1. The New York Times or Washington Post releases an article that at first blush appears extremely damning.

2. Anti-Trump pundits and Democrats react reflexively to the news, express shrieking outrage, and proclaim that this finally proves untoward collusion between Trump and Russia — a smoking gun, at last.

3. Aggrieved former Clinton apparatchiks *connect the dots* in a manner eerily reminiscent of right-wing Glenn Beck-esque prognostication circa 2009.

4. Self-proclaimed legal experts rashly opine as to whether the new revelation entails some kind of criminally actionable offense. (Recall the now-laughable certitude that felled National Security Advisor Mike Flynn violated the 200+ year old Logan Act.) This latest version is the certitude that Jeff Sessions committed perjury, when that at the very least is highly questionable.

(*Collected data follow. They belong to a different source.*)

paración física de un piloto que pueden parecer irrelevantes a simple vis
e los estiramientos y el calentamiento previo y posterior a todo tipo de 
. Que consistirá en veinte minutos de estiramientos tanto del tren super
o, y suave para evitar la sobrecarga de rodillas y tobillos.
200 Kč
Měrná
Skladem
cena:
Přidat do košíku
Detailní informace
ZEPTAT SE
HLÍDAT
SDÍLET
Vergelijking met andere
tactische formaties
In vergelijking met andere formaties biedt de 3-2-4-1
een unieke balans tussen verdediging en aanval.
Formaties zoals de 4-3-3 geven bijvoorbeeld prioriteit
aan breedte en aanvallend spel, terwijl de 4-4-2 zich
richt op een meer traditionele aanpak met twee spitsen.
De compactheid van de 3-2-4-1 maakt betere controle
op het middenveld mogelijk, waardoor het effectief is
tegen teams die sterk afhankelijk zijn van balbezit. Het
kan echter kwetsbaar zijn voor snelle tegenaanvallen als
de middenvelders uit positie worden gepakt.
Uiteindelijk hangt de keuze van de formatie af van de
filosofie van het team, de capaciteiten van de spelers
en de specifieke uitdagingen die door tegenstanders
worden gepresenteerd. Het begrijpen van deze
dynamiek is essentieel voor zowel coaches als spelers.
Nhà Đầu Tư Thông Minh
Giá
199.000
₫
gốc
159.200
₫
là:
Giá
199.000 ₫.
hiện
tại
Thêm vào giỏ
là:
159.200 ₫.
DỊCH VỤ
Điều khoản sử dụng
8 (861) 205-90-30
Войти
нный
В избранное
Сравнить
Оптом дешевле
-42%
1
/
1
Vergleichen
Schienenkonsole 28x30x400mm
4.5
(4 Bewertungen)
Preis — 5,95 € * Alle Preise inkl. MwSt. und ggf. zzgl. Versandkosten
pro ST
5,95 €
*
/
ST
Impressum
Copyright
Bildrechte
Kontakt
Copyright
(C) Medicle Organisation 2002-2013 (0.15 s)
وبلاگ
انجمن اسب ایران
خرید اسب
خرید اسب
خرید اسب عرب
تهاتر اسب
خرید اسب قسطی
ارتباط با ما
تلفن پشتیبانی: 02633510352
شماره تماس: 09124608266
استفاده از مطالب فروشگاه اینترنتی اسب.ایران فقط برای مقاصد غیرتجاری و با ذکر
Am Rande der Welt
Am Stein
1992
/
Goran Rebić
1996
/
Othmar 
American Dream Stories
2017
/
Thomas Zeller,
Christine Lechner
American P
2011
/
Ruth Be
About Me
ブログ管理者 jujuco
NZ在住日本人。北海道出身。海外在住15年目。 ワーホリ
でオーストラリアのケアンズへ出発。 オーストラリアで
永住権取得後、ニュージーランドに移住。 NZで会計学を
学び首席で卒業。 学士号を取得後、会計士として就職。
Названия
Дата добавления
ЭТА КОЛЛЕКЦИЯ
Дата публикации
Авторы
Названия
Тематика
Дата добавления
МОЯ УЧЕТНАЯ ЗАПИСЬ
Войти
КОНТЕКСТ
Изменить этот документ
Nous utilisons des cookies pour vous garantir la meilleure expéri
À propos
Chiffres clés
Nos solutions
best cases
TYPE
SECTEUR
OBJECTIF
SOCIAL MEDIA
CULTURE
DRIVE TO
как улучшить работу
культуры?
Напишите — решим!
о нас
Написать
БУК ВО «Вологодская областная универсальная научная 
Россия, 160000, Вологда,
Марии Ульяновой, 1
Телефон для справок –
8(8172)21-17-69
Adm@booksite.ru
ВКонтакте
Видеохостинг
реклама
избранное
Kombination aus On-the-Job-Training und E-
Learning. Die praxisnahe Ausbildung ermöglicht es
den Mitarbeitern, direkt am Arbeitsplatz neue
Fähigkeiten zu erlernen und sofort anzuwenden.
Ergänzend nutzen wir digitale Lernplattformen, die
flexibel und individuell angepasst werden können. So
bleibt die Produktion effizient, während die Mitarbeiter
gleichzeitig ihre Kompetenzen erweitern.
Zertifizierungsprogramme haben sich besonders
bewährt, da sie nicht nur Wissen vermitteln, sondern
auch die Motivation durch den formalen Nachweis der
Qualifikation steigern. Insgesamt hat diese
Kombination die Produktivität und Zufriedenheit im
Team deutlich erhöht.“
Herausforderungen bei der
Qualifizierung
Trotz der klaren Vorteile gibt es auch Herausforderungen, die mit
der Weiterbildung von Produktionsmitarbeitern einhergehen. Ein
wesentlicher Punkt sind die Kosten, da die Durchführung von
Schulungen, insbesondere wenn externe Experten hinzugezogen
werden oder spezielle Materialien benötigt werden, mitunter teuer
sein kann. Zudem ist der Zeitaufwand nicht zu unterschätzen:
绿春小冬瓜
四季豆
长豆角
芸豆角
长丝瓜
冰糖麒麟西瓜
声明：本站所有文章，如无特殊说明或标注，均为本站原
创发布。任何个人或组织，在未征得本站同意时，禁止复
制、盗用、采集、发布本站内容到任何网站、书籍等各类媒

(Probably best to at least read the relevant statute first.)

5. The notion of Russian “collusion” being key to toppling Trump becomes further implanted in the minds of the most energized Democratic activists, as evidenced this time around by a troupe of protesters who showed up to the Department of Justice headquarters brandishing trademarked “Resist” placards, chanting “Lock Him Up,” and (as usual) hyperventilating about Putin. As I’ve written before, Trump/Putin theories are increasingly the top concern that plugged-in “Resistance” types bring up at the highly-charged town hall meetings that have received so much attention of late.